Missing Physician Order and Care Plan Update for New Wrist Splint
Penalty
Summary
The facility failed to ensure follow-up was obtained for physician orders and instructions after a resident returned from an orthopedic follow-up appointment with a new left wrist splint. The resident had a fractured carpal bone from a fall that occurred while in the facility and was severely cognitively impaired on the admission MDS. After the resident’s cast was removed at the orthopedic visit, the resident returned wearing a black splint with tie string and was to wear it at all times except for bathing, but the clinical record did not contain an updated physician order or associated instructions for the splint. The record also lacked documentation that facility staff contacted the physician to obtain the updated order and instructions, and the care plan was not revised when the splint was first used. During interviews, the Unit Manager and DON acknowledged that the care plan had not been updated until later and that the record lacked a physician order showing the cast had been discontinued and the splint ordered. The DON also stated the facility lacked a policy for obtaining updated physician orders, progress notes, and specific instructions for the facility.

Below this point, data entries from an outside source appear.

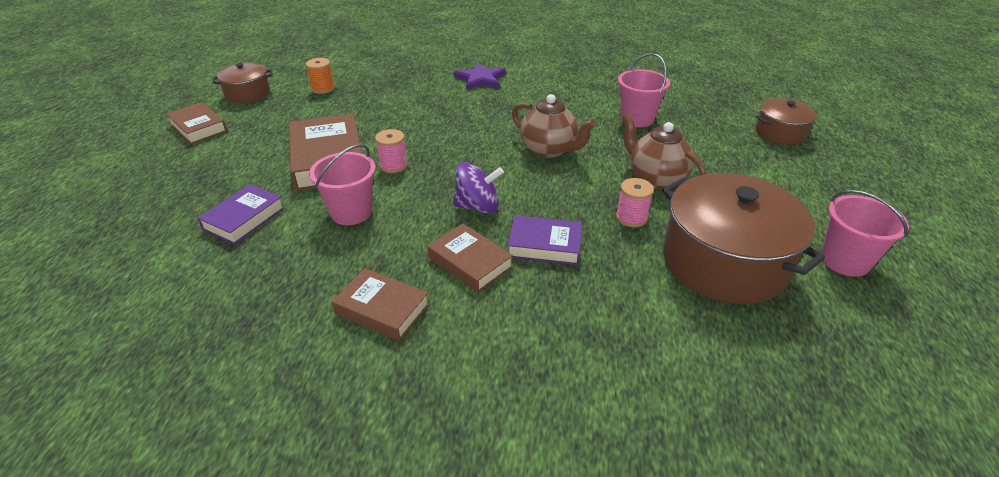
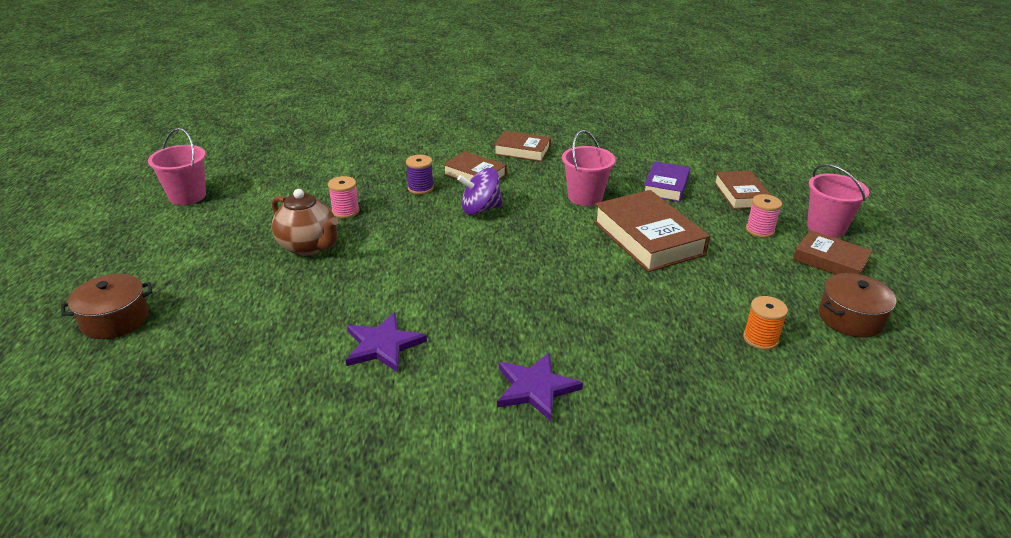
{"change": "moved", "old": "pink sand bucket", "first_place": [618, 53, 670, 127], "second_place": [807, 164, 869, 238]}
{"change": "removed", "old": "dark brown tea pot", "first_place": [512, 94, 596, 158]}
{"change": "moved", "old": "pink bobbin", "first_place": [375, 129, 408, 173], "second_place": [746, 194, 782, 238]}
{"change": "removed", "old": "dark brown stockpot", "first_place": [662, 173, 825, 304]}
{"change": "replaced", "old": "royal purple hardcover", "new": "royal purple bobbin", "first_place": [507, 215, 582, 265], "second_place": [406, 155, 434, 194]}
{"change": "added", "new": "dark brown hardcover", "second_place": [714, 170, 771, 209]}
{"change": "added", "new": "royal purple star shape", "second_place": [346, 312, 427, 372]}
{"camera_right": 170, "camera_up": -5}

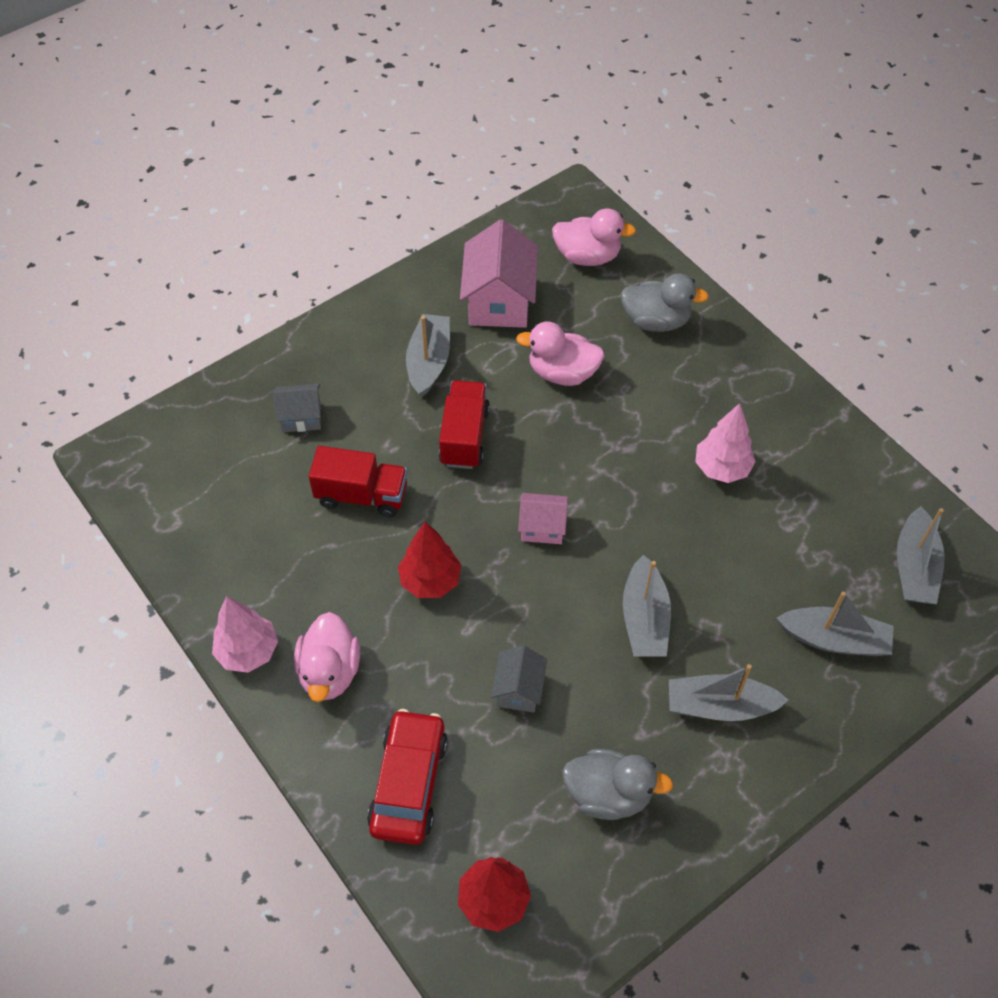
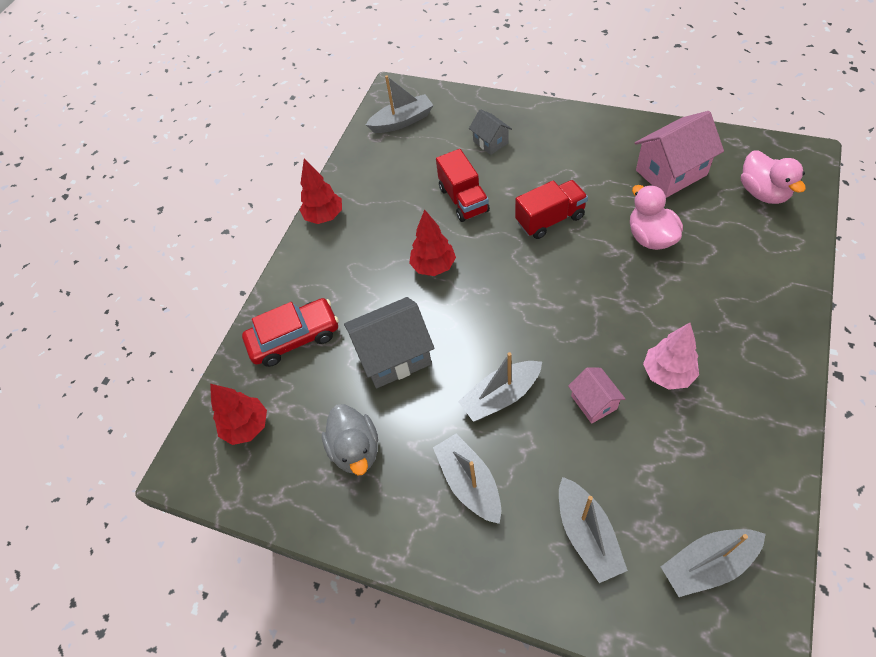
{"change": "removed", "old": "ash-grey toy duck", "first_place": [621, 274, 709, 332]}
{"change": "moved", "old": "ash-grey boat", "first_place": [406, 314, 450, 398], "second_place": [366, 75, 433, 133]}
{"change": "moved", "old": "pink house", "first_place": [518, 493, 568, 544], "second_place": [568, 367, 625, 424]}
{"change": "recoloured", "old": "pink fir tree", "new": "scarlet fir tree", "first_place": [212, 596, 278, 673], "second_place": [300, 159, 342, 224]}
{"change": "removed", "old": "pink toy duck", "first_place": [294, 612, 360, 702]}
{"change": "resized", "old": "ash-grey house", "first_place": [491, 645, 547, 713], "second_place": [344, 297, 434, 388], "factor": 1.82}
{"camera_right": 65, "camera_up": 0}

Failure to document assessments and follow medication parameters
Penalty
Summary
The facility failed to provide care according to orders and documented parameters for multiple residents. One resident with diagnoses including stroke, dementia, and osteoarthritis had an outpatient medial branch block at a surgery center, but there were no nursing progress notes documenting the procedure, the time the resident left the facility, the time the resident returned, or any assessment of the bandage or the resident’s condition on return. The Director of Nursing stated there was no documentation or assessment when the resident came back from the outpatient procedure. Another resident was observed with a dark purple bruise to the left antecubital area on multiple observations, but the record contained no documentation of that bruising. The resident’s diagnoses included anxiety disorder, major depressive disorder, diabetes, heart failure, high blood pressure, and acute kidney failure. The resident had care plan entries related to bruising and bleeding risk from anticoagulant use and bruising from needle sticks, and weekly skin observations documented no bruises. The DON stated the resident had a blood draw, but there was no documentation regarding the bruise to the left arm. Two residents had medications administered outside ordered parameters. One resident received Metoprolol Tartrate 50 mg twice daily for high blood pressure with instructions to hold if pulse was less than 60, but the MAR showed doses given when the pulse was below 60 on several occasions. Another resident on hospice care received midodrine 5 mg three times daily with instructions to hold if systolic blood pressure was greater than 110, but the MAR showed the medication was administered multiple times when systolic blood pressure exceeded that limit. In addition, a resident was observed with purple discolorations and a black scab on the left forearm, wrist, and hand, but the weekly skin assessment documented no bruising and there was no documentation that the discolorations were assessed or monitored.